| YOUR GOAL |
Find each line in the entries below that contains the string "Проект" and copy those lines. The match is case-sensitive.

| SUPPLIED DATA |

%%

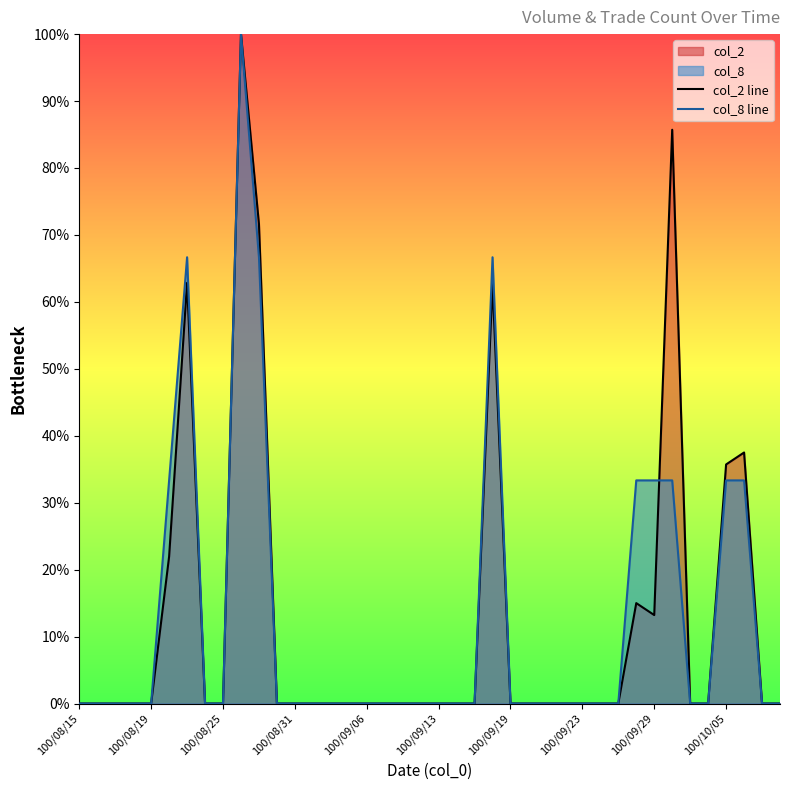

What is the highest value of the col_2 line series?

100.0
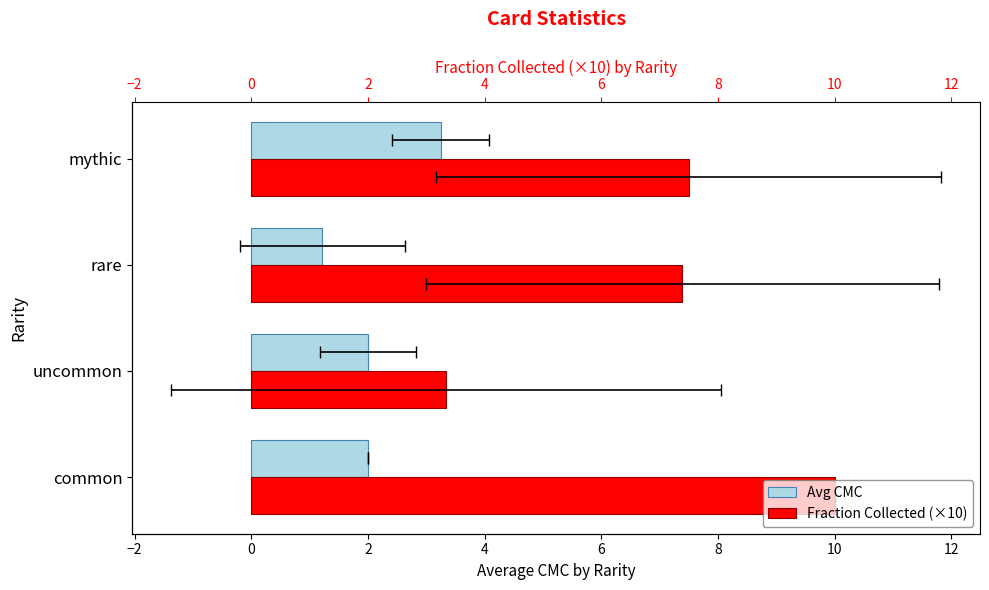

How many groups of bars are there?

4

%%
%%

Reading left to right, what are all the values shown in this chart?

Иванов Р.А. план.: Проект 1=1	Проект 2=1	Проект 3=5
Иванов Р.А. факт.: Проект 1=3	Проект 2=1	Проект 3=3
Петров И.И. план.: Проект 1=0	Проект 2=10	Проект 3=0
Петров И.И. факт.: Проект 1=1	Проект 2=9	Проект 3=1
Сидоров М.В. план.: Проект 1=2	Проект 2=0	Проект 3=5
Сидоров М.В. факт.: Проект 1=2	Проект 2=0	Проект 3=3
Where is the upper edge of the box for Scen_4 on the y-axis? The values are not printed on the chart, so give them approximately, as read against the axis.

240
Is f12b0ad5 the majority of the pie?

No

%%
%%

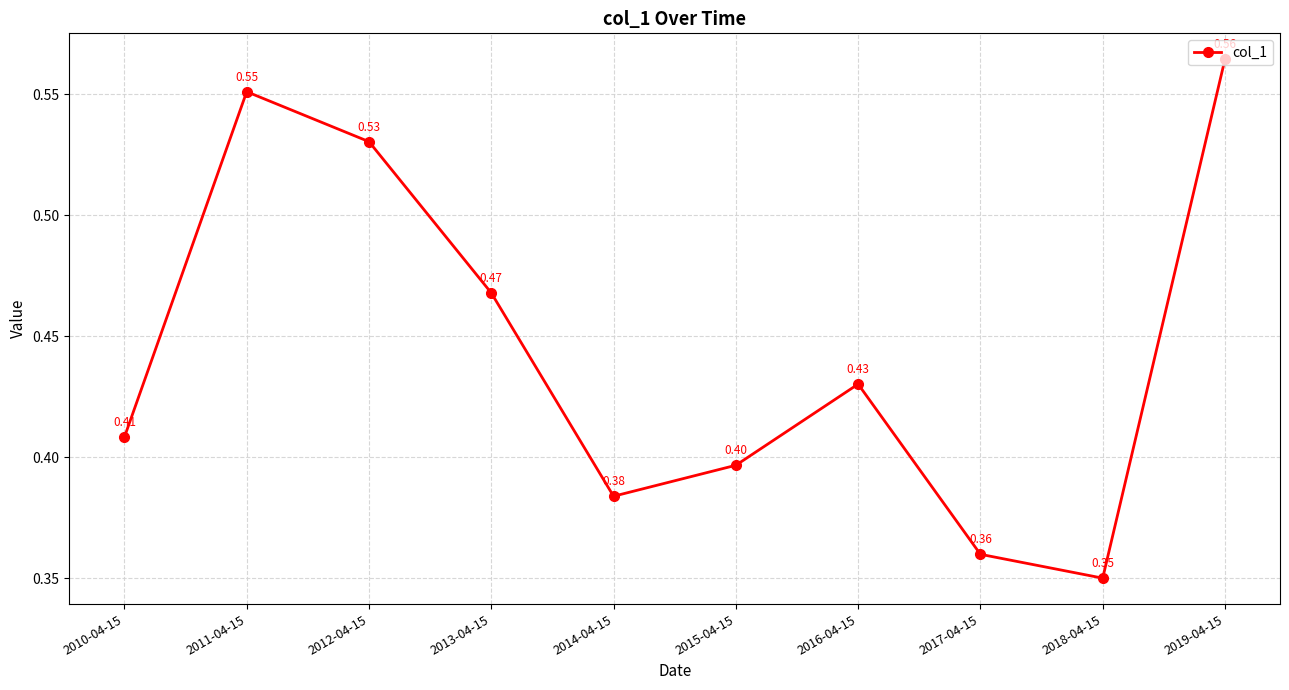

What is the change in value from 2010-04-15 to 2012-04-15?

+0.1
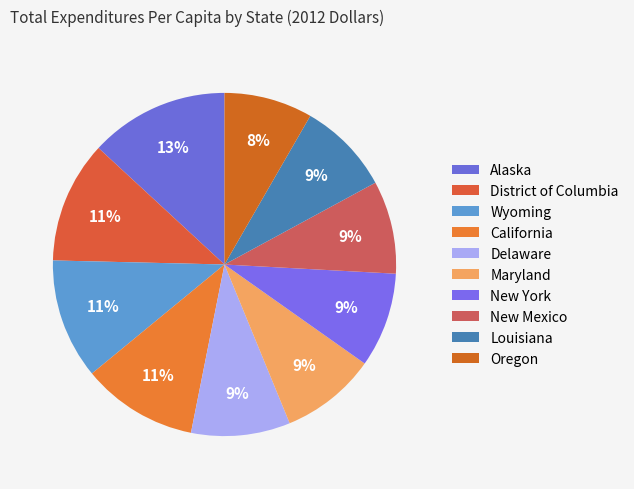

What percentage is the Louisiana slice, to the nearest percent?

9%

%%

| PROBLEM SOLUTION |
Иванов Р.А. план.: Проект 1=1	Проект 2=1	Проект 3=5
Иванов Р.А. факт.: Проект 1=3	Проект 2=1	Проект 3=3
Петров И.И. план.: Проект 1=0	Проект 2=10	Проект 3=0
Петров И.И. факт.: Проект 1=1	Проект 2=9	Проект 3=1
Сидоров М.В. план.: Проект 1=2	Проект 2=0	Проект 3=5
Сидоров М.В. факт.: Проект 1=2	Проект 2=0	Проект 3=3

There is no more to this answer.